# A square loop of side 20cm and resistance

Question:

A square loop of side $20 \mathrm{~cm}$ and resistance $1 \Omega$ is moved towards right with a constant speed $v_{0}$. The right arm of the loop is in a uniform magnetic field of $5 \mathrm{~T}$. The field is perpendicular to the plane of the loop and is going into it. The loop is connected to a network of resistors each of value $4 \Omega$. What should be the value of $v_{0}$ so that a steady current of $2 \mathrm{~mA}$ flows in the loop ?

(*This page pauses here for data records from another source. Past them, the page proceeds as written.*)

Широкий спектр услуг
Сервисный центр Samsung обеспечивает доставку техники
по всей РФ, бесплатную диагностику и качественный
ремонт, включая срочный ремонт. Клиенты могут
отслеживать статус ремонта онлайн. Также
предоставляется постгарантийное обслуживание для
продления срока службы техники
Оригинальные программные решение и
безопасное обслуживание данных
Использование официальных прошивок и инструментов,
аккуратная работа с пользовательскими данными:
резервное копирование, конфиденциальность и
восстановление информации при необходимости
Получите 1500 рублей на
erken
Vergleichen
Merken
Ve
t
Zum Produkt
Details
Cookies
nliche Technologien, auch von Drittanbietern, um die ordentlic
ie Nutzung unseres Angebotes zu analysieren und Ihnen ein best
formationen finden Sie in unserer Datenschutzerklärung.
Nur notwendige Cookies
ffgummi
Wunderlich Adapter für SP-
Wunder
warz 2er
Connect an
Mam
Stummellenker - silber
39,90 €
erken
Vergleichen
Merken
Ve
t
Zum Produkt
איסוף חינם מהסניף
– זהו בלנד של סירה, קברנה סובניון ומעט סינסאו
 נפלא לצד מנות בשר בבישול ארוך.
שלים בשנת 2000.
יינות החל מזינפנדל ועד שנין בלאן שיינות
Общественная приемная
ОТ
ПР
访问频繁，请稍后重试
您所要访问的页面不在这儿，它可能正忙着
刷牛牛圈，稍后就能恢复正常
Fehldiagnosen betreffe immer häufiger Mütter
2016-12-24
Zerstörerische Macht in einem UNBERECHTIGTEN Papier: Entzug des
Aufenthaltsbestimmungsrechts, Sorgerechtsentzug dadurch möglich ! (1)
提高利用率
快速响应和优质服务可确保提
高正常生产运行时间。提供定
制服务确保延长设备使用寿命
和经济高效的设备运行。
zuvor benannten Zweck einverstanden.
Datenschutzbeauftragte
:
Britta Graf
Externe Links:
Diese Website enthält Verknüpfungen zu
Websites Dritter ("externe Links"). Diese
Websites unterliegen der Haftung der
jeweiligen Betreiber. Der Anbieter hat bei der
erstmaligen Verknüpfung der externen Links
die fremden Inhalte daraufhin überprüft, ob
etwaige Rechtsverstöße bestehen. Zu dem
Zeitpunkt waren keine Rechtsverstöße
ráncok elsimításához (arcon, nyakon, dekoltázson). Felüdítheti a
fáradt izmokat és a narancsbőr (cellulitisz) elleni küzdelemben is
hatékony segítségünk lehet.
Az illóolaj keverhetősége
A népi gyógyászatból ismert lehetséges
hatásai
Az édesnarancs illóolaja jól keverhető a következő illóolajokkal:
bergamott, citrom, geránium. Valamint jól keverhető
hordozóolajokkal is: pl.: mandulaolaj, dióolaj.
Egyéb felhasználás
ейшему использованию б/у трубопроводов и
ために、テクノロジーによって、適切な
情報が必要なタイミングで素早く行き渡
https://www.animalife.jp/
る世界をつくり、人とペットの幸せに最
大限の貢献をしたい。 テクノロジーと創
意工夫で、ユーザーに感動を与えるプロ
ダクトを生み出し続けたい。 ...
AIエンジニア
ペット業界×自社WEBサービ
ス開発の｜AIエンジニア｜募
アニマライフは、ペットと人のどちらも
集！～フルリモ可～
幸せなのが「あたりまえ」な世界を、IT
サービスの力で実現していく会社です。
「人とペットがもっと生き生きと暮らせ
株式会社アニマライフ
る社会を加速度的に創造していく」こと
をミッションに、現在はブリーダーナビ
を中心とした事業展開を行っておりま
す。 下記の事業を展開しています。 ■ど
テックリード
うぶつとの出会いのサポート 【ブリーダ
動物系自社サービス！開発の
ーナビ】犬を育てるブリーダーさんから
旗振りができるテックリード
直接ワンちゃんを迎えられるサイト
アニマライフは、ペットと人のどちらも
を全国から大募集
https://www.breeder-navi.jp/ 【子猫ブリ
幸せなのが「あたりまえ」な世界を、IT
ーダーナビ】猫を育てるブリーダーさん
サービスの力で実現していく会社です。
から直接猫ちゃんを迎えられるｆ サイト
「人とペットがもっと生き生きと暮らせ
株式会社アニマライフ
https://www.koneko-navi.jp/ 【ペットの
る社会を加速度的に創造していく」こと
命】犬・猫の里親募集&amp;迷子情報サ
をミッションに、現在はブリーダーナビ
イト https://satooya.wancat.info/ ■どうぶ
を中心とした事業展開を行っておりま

1. $1 \mathrm{~m} / \mathrm{s}$

2. $1 \mathrm{~cm} / \mathrm{s}$

3. $10^{2} \mathrm{~m} / \mathrm{s}$

4. $10^{-2} \mathrm{~cm} / \mathrm{s}$

Correct Option: , 2

Solution:

Equivalent circuit

$\mathrm{i}=\frac{\mathrm{V}_{0} \mathrm{~B} \ell}{4+1} \Rightarrow \mathrm{V}_{0}=\frac{5(2 \mathrm{~mA})}{5 \times .2}=10^{-2} \mathrm{~m} / \mathrm{s}=1 \mathrm{~cm} / \mathrm{s}$

Option (2)